Exercises:
[1] From the confusion matrix documentation, list each alternative name that a measure is said to be "also called."
[2] Translate this sentence from the confusion matrix documentation into Spanish: "Change to FALSE if you want a confusion matrix table to be printed to the console."
[3] Carry on the confusion matrix documentation after its final sentence.

Text passage:
========================

A logical (TRUE or FALSE). Set to TRUE by default. Change to FALSE if you want a confusion matrix table to be printed to the console.

Value

A list containing:

Sensativity

(also called the true positive rate, or the recall in some fields) measures the proportion of positives that are correctly classified as such (e.g., the percentage of sick people who are correctly classified as having the condition).

Specificity

(also called the true negative rate) measures the proportion of negatives that are correctly identified as such (e.g., the percentage of healthy people who are correctly identified as not having the condition).

FPR

False Positive Rate (Not really a rate). Measures the proportion of negatives that are incorrectly classified as a positive. 1 - specificity.

FNR

False Negative Rate (Not really a rate). Measures the proportion of positives that are incorrectly classified as a negative. 1 – sensitivity.

========================

Records from a dataset:
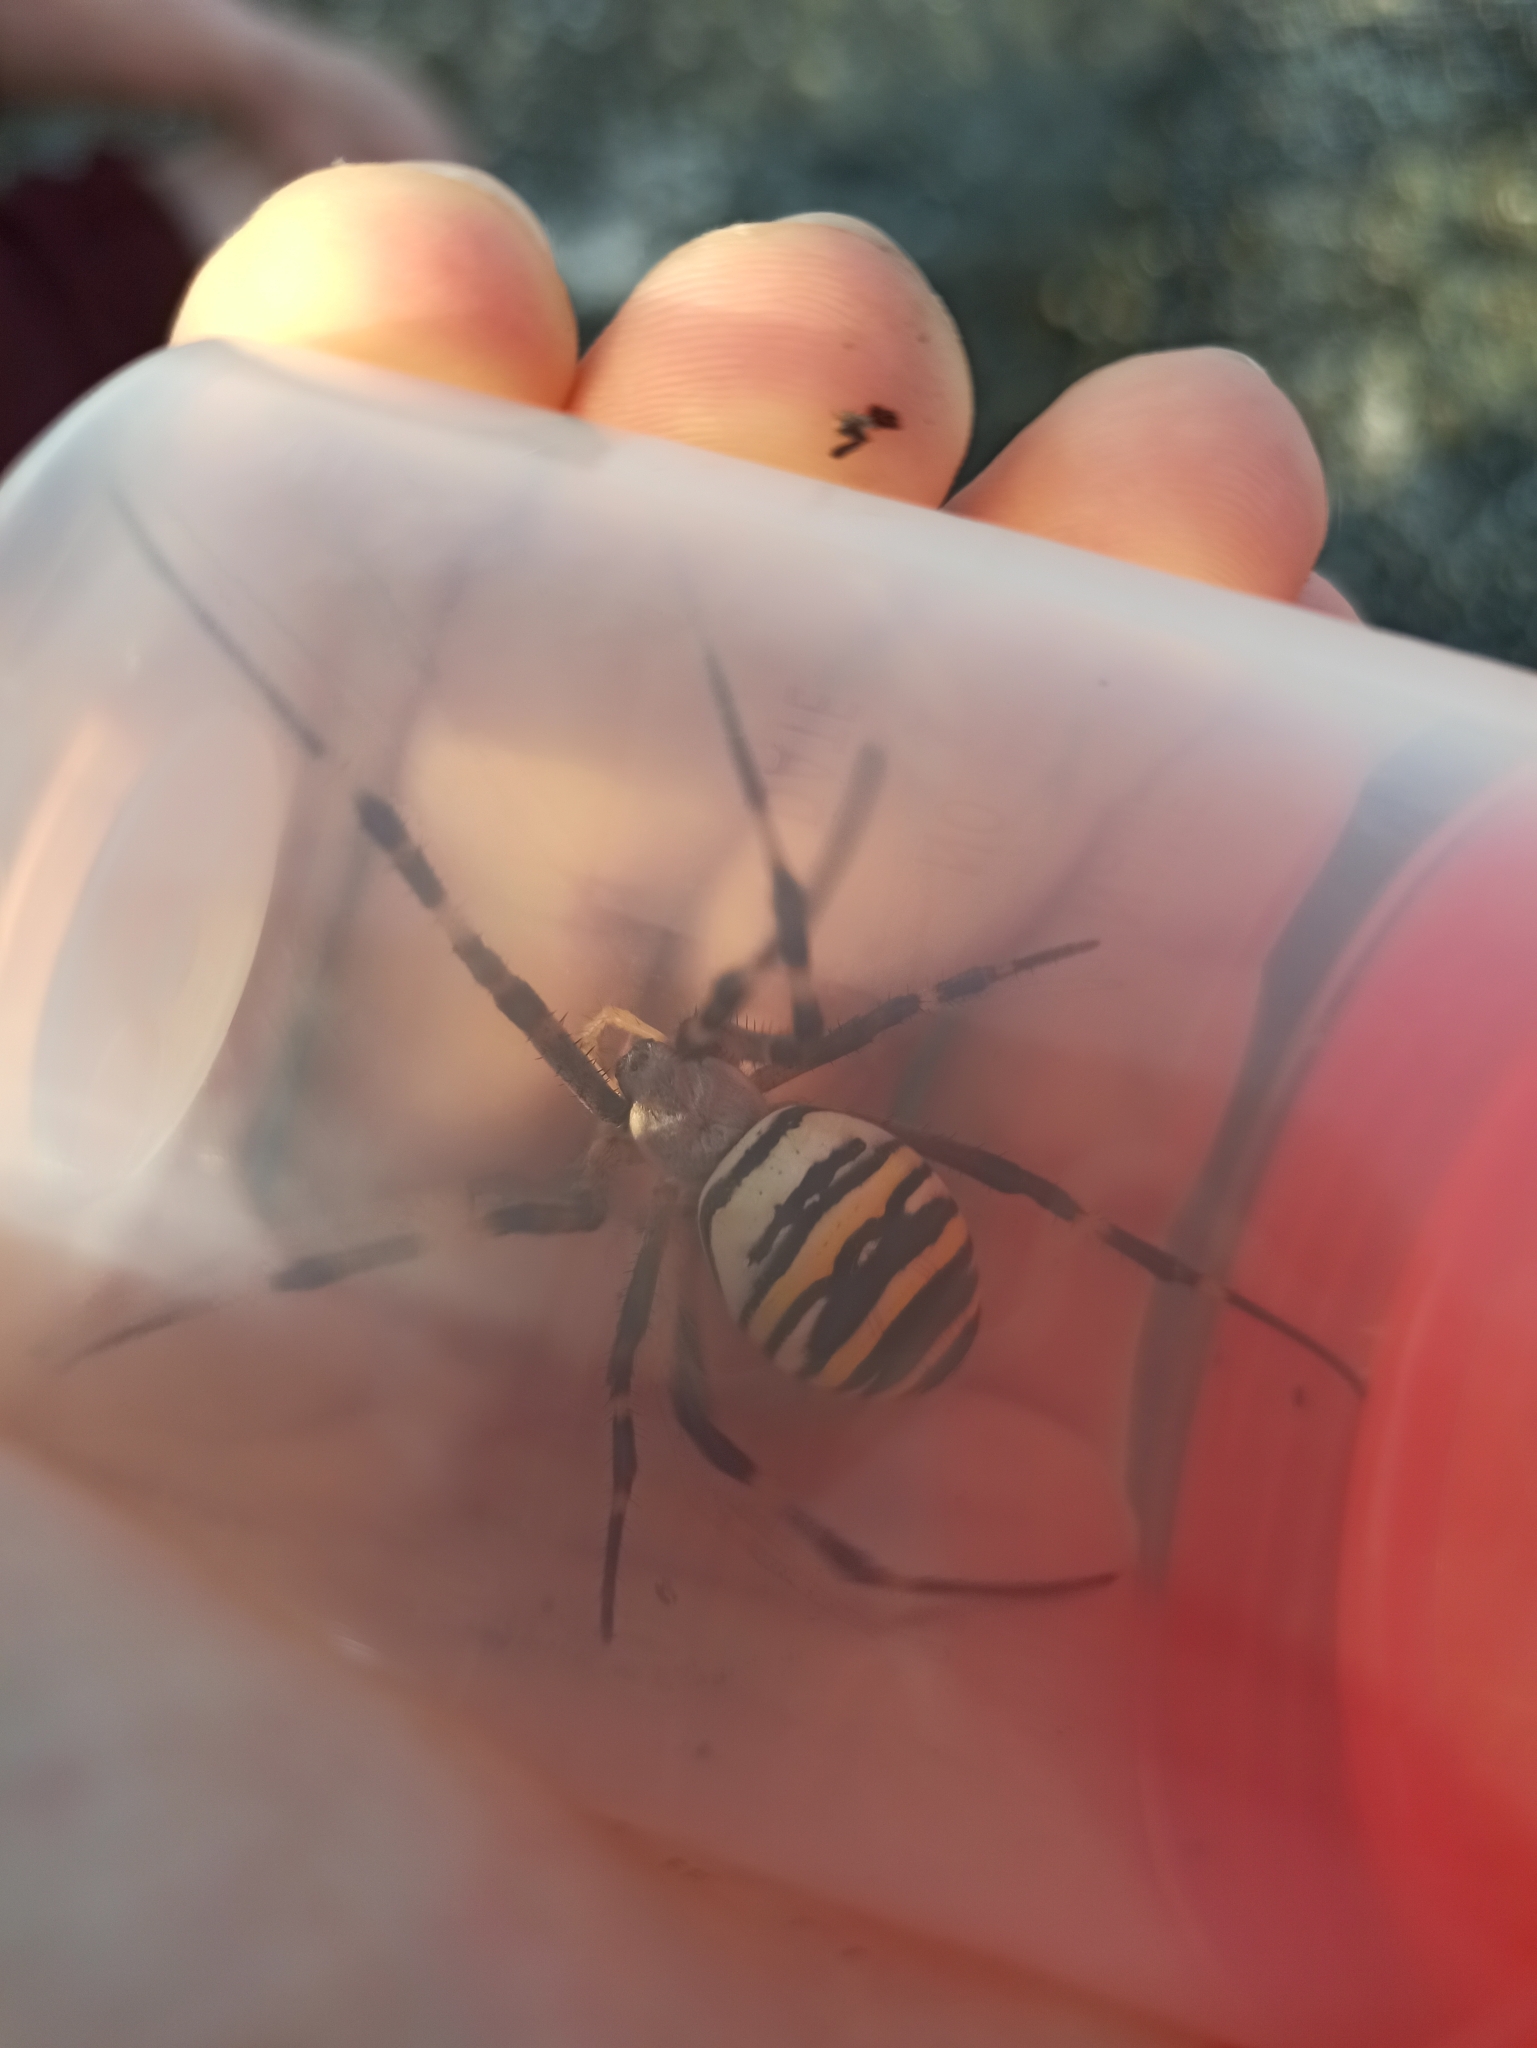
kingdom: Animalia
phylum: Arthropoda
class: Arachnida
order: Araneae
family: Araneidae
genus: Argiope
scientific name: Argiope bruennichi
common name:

========================

Task answers:
[1]
true positive rate
recall
true negative rate

[2] Cambie el valor a FALSE si desea que se imprima una tabla de matriz de confusión en la consola.

[3]
FDR

False Discovery Rate. Measures the proportion of cases predicted positive, that were truly negative.

Accuracy

The overall proportion of correctly classified observations.

Misclassification

The overall proportion of incorrectly classified observations.

Precision

The overall proportion of incorrectly classified observations.

Prevalence

The overall proportion of true positives.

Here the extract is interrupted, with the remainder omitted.